Every year, for ten days in August, Lagoa welcomes the Fatacil fair.

Essentially a country fair, the event has grown over the years since first beginning in 1982 and is now one of the largest events in the region, with thousands of visitors flocking to the Fatacil ground.

This is an event that attracts many Portuguese visitors from outside the Algarve as well as locals and foreign tourists looking to soak up the atmosphere.

The site of the Fatacil is easy to find, located on the Carvoeiro side of the EN125 with official parking available in the waste land (where the circus pitches up). Parking is probably the biggest pitfall with the fair as the official parking areas, which is paid for, often fills up quickly leaving people having to trawl around the streets of Lagoa looking for a space.

To avoid parking problems then arrive before 7pm, you will also avoid having to queue too long for tickets if you get there earlier.

An entry fee is payable at the gate (usually around €5) but you can get in for free if you a blood donor in Portugal.

So what can you expect from the Fatacil once you have managed to get in?

This is a country fair so we have the obligatory heavy farm machinery on display around the back while there are also examples of livestock including a few sheep, cows, pigs and horses.

A special area is set up each year with seating and a show ring for horse shows that take place every night.

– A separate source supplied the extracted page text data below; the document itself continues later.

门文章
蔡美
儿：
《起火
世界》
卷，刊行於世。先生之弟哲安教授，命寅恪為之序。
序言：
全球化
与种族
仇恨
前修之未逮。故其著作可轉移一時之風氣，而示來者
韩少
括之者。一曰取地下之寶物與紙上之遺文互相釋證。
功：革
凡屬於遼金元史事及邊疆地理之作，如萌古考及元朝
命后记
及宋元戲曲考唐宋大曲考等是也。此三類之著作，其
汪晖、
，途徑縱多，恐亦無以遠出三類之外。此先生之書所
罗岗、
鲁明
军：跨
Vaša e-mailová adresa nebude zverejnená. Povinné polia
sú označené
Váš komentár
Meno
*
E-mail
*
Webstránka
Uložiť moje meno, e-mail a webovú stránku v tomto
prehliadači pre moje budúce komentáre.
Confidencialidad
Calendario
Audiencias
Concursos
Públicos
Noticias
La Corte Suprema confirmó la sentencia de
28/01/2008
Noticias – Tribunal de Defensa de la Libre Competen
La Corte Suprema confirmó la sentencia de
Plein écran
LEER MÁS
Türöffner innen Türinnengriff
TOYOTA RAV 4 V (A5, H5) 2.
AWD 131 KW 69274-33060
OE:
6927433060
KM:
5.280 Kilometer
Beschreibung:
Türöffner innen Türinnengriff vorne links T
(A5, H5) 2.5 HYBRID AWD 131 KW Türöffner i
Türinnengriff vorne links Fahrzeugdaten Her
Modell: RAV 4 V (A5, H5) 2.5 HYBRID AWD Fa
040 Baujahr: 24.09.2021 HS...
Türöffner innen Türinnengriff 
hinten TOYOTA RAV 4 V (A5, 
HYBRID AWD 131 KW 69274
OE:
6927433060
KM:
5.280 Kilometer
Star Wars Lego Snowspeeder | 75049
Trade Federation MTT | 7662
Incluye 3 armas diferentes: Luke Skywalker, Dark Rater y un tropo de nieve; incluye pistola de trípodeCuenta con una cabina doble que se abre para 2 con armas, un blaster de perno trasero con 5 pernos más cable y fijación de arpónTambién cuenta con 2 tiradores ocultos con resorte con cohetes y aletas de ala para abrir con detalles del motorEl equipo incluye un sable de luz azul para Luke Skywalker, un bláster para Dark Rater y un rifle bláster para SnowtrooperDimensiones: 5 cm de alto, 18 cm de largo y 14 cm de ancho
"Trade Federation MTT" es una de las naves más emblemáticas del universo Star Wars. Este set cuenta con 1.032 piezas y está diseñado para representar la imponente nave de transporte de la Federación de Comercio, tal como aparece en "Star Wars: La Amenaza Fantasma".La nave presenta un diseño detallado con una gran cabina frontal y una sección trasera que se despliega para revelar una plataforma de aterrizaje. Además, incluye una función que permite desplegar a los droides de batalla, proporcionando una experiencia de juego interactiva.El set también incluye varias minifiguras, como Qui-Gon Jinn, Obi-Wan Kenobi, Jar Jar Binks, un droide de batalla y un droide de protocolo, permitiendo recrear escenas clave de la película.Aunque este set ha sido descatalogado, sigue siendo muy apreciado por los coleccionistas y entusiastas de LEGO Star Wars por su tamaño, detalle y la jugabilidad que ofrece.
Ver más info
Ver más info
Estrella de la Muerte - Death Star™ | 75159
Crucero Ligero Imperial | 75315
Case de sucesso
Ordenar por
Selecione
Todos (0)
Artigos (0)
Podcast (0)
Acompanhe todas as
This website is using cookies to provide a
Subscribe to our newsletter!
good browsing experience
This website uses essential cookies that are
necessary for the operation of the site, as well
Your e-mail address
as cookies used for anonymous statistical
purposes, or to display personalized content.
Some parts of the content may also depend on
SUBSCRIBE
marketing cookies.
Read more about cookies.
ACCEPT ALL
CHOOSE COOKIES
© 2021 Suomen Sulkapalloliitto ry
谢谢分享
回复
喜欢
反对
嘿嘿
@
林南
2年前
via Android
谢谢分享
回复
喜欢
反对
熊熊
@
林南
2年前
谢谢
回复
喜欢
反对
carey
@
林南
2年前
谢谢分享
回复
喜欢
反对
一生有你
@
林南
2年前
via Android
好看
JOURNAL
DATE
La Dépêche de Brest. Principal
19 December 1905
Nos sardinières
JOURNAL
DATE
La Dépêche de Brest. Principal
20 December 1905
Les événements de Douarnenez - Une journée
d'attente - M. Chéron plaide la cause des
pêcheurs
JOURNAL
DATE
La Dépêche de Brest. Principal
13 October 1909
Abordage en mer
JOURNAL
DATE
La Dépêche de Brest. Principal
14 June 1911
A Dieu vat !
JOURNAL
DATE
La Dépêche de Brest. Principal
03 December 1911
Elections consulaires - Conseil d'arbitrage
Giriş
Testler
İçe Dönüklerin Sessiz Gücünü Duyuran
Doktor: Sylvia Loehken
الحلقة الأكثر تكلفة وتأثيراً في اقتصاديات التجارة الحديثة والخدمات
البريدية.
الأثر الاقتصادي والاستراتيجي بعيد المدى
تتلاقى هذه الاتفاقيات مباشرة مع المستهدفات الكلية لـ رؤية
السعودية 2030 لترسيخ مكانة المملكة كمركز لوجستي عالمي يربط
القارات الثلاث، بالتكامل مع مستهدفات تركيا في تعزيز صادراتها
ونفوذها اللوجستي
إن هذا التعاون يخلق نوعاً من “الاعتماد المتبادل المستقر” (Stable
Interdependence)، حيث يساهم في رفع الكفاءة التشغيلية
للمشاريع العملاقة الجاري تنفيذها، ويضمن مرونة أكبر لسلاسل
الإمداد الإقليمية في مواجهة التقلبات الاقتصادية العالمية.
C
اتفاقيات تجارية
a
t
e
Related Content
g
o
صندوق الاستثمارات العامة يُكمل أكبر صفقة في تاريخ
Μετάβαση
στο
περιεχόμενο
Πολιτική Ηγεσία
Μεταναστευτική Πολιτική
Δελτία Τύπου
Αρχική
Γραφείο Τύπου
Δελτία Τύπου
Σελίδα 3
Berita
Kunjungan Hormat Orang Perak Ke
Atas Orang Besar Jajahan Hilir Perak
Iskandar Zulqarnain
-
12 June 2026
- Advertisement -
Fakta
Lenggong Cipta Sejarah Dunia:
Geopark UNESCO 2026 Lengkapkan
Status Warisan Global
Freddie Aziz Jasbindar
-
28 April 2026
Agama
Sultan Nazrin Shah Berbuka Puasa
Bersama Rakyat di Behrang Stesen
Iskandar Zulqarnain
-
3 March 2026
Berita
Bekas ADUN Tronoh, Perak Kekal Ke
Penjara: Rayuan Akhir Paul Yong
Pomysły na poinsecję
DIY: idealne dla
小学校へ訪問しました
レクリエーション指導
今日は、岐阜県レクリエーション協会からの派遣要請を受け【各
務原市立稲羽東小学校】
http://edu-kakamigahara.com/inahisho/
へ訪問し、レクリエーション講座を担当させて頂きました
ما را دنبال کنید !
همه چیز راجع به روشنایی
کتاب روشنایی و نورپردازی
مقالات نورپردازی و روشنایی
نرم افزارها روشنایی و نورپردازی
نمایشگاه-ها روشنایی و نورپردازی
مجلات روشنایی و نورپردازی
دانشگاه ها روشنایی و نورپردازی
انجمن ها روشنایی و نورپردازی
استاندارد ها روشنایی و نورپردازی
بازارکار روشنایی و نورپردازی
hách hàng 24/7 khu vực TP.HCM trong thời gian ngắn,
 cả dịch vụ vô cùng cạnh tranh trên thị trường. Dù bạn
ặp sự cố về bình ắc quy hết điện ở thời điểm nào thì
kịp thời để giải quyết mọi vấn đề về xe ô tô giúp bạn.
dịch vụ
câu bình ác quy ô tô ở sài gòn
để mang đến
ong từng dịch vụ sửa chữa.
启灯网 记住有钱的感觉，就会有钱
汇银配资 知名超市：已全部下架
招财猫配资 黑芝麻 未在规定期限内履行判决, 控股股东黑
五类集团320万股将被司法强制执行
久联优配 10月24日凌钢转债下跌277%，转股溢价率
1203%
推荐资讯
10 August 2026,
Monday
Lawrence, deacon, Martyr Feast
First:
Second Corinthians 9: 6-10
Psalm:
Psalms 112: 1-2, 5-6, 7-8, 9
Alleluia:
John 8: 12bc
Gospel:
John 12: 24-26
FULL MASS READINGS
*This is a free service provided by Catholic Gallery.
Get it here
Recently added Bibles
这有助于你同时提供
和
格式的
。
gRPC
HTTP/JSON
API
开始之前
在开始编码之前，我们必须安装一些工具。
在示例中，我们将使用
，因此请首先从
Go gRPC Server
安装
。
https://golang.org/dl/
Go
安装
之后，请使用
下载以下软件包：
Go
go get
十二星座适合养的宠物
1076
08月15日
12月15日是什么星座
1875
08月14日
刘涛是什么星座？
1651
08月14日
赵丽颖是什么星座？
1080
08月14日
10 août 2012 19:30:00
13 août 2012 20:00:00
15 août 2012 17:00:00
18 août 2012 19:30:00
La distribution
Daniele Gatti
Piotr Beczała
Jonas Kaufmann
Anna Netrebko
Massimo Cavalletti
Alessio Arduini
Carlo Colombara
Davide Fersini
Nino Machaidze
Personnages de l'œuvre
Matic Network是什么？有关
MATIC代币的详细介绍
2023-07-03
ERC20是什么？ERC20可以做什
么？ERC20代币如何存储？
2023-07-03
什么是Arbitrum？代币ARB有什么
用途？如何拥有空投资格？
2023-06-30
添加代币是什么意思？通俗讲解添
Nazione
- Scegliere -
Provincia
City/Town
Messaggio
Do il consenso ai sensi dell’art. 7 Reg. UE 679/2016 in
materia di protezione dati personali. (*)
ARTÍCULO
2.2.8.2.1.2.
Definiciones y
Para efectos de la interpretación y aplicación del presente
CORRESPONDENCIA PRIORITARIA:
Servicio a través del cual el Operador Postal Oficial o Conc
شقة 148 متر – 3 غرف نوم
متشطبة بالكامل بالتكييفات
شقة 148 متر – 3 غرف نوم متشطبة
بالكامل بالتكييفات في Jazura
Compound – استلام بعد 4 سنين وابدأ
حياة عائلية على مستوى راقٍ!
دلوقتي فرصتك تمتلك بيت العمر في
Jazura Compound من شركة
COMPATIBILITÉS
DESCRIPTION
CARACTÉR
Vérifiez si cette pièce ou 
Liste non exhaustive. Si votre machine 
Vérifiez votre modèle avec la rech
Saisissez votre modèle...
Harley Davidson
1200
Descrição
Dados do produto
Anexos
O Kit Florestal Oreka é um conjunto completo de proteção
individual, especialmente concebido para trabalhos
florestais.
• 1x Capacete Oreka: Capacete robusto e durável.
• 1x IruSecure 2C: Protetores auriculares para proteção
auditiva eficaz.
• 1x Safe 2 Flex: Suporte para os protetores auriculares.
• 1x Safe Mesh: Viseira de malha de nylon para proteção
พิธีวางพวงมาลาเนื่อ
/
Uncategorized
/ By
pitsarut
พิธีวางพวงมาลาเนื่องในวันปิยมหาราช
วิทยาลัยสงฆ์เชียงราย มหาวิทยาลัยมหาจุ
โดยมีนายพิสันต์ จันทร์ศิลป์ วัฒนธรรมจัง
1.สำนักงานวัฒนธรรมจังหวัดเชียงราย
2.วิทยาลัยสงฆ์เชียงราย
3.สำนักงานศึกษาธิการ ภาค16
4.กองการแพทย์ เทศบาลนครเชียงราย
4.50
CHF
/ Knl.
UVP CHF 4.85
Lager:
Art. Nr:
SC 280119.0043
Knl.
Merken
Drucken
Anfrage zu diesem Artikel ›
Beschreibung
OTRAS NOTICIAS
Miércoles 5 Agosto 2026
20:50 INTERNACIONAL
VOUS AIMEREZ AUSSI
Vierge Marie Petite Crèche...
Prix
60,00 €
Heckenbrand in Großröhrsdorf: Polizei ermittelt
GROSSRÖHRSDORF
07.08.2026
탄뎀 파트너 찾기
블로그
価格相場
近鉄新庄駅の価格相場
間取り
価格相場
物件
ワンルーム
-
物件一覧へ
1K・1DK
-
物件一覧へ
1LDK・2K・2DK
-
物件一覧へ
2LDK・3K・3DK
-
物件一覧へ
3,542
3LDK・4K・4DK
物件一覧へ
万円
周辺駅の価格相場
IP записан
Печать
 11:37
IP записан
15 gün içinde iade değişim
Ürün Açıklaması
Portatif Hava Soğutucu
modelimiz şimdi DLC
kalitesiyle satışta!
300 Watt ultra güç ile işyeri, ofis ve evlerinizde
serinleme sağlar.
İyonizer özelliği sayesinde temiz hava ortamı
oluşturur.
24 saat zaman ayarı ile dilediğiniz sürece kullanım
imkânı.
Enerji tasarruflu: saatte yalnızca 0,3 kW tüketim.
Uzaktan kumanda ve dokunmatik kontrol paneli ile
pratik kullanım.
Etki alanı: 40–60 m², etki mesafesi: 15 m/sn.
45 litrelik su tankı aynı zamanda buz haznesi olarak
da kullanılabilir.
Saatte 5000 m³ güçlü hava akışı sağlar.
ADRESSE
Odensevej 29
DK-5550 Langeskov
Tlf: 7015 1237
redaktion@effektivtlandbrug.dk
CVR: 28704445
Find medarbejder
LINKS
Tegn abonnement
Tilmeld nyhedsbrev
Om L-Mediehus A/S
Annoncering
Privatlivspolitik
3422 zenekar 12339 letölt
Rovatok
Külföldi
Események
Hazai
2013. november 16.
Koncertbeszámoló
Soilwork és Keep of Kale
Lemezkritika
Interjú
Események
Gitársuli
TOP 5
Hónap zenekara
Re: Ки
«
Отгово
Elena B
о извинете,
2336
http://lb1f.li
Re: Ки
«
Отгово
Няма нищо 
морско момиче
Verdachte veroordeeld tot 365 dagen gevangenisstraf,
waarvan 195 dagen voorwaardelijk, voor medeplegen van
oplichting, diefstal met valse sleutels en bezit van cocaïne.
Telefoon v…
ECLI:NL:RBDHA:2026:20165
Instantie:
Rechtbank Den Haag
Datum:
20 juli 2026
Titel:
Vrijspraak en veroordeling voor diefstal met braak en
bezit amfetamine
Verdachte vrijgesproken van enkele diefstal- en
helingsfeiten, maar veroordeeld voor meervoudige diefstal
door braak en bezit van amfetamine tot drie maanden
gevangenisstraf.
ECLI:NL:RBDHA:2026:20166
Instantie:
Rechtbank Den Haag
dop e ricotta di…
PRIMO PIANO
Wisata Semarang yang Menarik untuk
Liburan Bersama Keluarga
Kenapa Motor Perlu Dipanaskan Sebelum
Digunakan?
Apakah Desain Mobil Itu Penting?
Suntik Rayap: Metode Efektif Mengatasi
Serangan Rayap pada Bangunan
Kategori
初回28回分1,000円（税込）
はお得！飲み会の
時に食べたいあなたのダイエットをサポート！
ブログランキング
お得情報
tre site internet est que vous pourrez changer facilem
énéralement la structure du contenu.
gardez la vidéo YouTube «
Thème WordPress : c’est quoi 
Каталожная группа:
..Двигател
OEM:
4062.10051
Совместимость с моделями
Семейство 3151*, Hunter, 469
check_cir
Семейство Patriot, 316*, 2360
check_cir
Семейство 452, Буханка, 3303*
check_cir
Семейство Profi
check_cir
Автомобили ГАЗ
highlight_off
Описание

This area is located next to the livestock.

If animals are not really your thing and you would rather sample some local tipples then the Fatacil now hosts a wine fair. This is a relatively new addition to the fair and celebrates the fact that local Algarve wines are now being recognised for their quality.

In the wine area you can sample different wines and buy up some discount boxes while seeing who the winners of the main awards have been.

Many other types of liqueurs are available to buy from the fair and this is a great place to pick up some Medronho or other local liqueurs (great presents for christmas and birthdays).

On the food front there are plenty of choices from local cakes and sweets, to that octopus that you can smell burning, I mean cooking, from half a mile away. There are all the usual carnival type foods with bifanas, pão com chouriço and faturas but a personal favourite has to be the enormous smelly cheese and presunto sandwiches that are made to order and are truly amazing.

The main fair has hundreds of stalls selling everything from hot tubs to homemade bead bracelets. Traditional arts and crafts are represented well with stalls selling lace, wooden objects and homemade tools dotted around but be careful not to go expecting a great bargain as many of the items are expensive due to them being hand crafted.

Leather jackets, riding crops, air conditioning systems, cleaning products, personalised pottery, books and toys there is something for everyone and when you ave finished shopping until you drop then it is time to head off to the music area to watch one of the daily concerts.

In the past the Fatacil has welcomed some of the biggest names in Portugal but recently the acts haven't been quite as impressive, however there is usually one night that will appeal as the organisers tend to pick acts of different genres.

Fatacil, although not as busy as it may have been in the past, is still hugely popular and can get very crowded especially when one of the bigger acts are playing later that night so go early if you want to be able to get around easily.

Fatacil update 2013

The Fatacil will run from August 16 until August 25, tickets cost €5 per person and a family ticket for 4 people costs €15.